With only a handful of days to go before voters in Chicago's 46th Ward head back to the polls April 5 to select their candidate of choice in the aldermanic runoff battle between social worker James Cappleman and attorney Molly Phelan, messaging in the race has taken a turn for the negative.
Some community members have stepped forward and accused Phelan of employing homophobic undertones against her opponent, who is openly gay, in several campaign flyers distributed throughout the ward last week. At least one of the flyers criticized Cappleman's plan to address crime in the ward as consisting of "anger management classes and flowers," in addition to "planters, public art, decorative pedestrian lightposts and streetscaping." Phelan has repeated similar statements in several debates and in interviews with other media outlets in recent weeks.
Further problematic was a "push poll" call recently received by Daniel Layman, a writer who lives in the ward. Layman said the caller identified himself as associated with the Chicago Fraternal Order of Police ( FOP ) polling on behalf of the Phelan campaign. The caller reportedly asked, "Knowing that [ Cappleman's ] only crime agenda is to plant flowers and hang out on Halsted Street, would you vote for him or [ Phelan ] ?"
Layman described both the campaign flyers and the phone call as offensive and has asked the Phelan campaign to disavow the messages.
"It's the subliminal stuff that's more insulting to me," Layman said. "If you want to want to lead a ward with a significant gay population, you'd best stay away from saying things like referring to candidates as weak and portraying them as not interested in anything but decorative objects and planting flowers."
A long-time gay activist in the city agreed and described the messages as "veiled homophobia" and comparable to Republican-led attacks on U.S. House of Representatives Minority Leader Nancy Pelosi's "San Francisco values" in 2008. The activist, who wished to remain anonymous, also pointed out Phelan used the somewhat contentious term "sexual preference" when referring to the city's LGBT community in the recent Truman College debate.

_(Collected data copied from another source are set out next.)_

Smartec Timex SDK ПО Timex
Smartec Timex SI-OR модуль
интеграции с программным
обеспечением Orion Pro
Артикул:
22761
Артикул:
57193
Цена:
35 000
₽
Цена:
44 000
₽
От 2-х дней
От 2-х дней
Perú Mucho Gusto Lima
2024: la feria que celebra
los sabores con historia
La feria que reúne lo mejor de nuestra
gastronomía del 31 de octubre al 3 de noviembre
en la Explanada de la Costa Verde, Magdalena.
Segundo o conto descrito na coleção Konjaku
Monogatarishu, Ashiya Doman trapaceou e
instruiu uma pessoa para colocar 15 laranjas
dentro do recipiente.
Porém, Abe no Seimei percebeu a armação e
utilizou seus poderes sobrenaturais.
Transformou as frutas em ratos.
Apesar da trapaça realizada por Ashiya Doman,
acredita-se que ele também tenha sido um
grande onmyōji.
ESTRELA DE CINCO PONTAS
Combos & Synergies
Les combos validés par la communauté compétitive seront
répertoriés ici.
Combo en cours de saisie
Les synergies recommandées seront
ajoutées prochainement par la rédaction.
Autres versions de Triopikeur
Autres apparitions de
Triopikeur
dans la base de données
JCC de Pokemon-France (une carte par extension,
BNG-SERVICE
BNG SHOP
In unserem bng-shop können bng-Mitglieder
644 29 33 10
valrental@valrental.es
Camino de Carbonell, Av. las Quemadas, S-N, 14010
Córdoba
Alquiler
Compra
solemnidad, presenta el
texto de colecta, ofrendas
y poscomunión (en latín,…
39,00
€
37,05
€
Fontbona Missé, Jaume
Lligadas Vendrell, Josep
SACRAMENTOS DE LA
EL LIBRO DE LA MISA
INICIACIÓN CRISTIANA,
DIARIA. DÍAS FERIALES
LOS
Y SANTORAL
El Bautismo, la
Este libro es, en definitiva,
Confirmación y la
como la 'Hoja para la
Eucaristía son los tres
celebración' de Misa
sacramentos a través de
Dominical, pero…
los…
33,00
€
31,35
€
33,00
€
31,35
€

Cappleman's campaign said they hoped Phelan would publicly apologize for both the literature's tone and for the FOP call, whether or not they directly endorsed it.

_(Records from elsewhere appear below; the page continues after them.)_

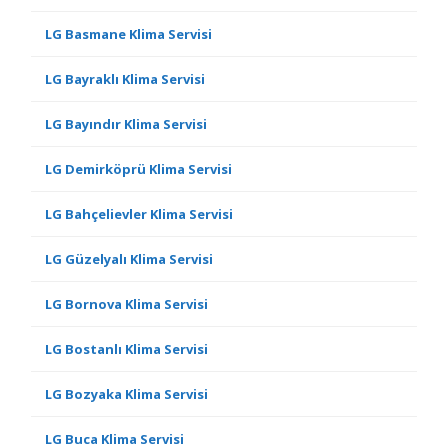
LG Basmane Klima Servisi
LG Bayraklı Klima Servisi
LG Bayındır Klima Servisi
LG Demirköprü Klima Servisi
LG Bahçelievler Klima Servisi
LG Güzelyalı Klima Servisi
LG Bornova Klima Servisi
LG Bostanlı Klima Servisi
LG Bozyaka Klima Servisi
LG Buca Klima Servisi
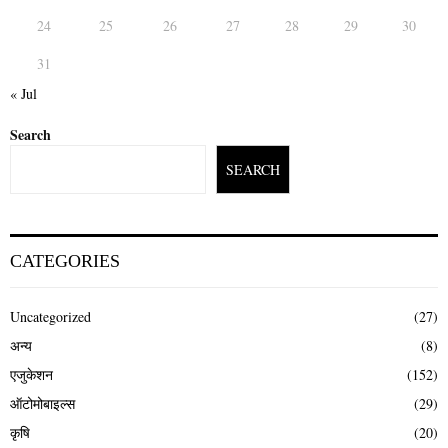
24
25
26
27
28
29
30
31
« Jul
Search
SEARCH
CATEGORIES
Uncategorized
(27)
अन्य
(8)
एजुकेशन
(152)
ऑटोमोबाइल्स
(29)
कृषि
(20)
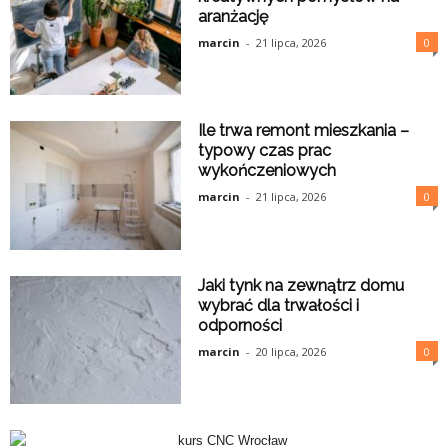
aranżację
marcin
-
21 lipca, 2026
0
Ile trwa remont mieszkania –
typowy czas prac
wykończeniowych
marcin
-
21 lipca, 2026
0
Jaki tynk na zewnątrz domu
wybrać dla trwałości i
odporności
marcin
-
20 lipca, 2026
0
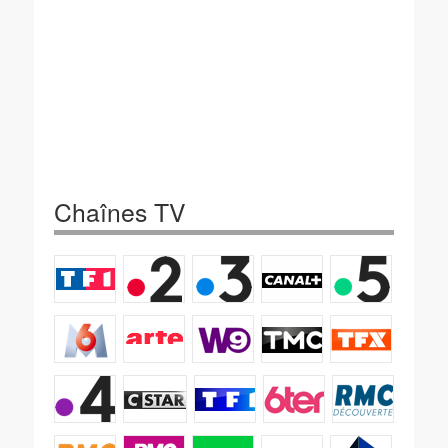
Chaînes TV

"It's unnerving to us, as a candidate who is openly gay and to me as well as an open lesbian. I think Molly is trying to play a two-sided coin here," said Lauren Peters, Cappleman's campaign manager. "I think this is blatant homophobia playing up on peoples' fears that maybe a gay man isn't going to be tough on the crime issue in the 46th Ward while, at the same time, she is trying to appeal to the gay community."
In response to the complaints, Phelan's campaign indicated they were only aware of one FOP call made on their candidate's behalf, an automated message from president Mark Donahue. Chicago FOP vice president Bill Dougherty noted that their organization had not endorsed any "push polls" and would frown upon any homophobic language being used in such calls.
Phelan's communications and policy director Owen Brugh described the claims of homophobia by the Cappleman campaign as "a desperate attack against Molly." Brugh identified Phelan's agenda on LGBT issues, including support for marriage equality and sustained funding for the state's AIDS Drug Assistance Program, as "more aggressive than anything we've seen from the Cappleman campaign."
Phelan refused to apologize for either the call or campaign flyers and stated "the only one [ in this race ] who owes voters an explanation and an apology is Mr. Cappleman." Phelan's camp said a group called Women for Stronger Neighborhoods is acting as a "political front group" for the Cappleman campaign, allegedly raising funds for the campaign under the guise of supporting after-school programs at a recent bake sale at the Kinetic Playground.
Peters described Women for Stronger Neighborhoods as a small group of women who individually support Cappleman but whose main purpose is funding more after-school programs in the ward. Peters claimed the group mistakingly registered as a personal action committee with the state Board of Elections and has not contributed any funding to the Cappleman campaign. She criticized Phelan for challenging the group.
"They have not given a single dime to James but now they have to use the money they've raised to pay for an elections attorney," Peters said. "They are trying to come up with something to hit James and she is blowing this way out of proportion."
In a new flyer reportedly being distributed in the ward Friday, the Cappleman camp described Phelan as being "backed by right wing special interests who are trying to buy this election and stop reform," including Tea Party interests.
Charlotte Newfeld, a long-time LGBT ally, activist and herself a one-time candidate for 46th Ward alderman, criticized the recent literature coming from both candidates but said Cappleman's assertion of homophobia is "a bit of a stretch."
" [ Phelan's is ] a rotten piece and a terrible slam but I don't think the intention was anything homophobic," Newfeld said. "But it is in poor taste to think that increasing the greenery and attractiveness of a street is bad or is not going to do anything to prevent crime."
If elected, Cappleman would become the City Council's second openly gay representative, joining 44th Ward alderman Tom Tunney. The runoff election is Tuesday, April 5.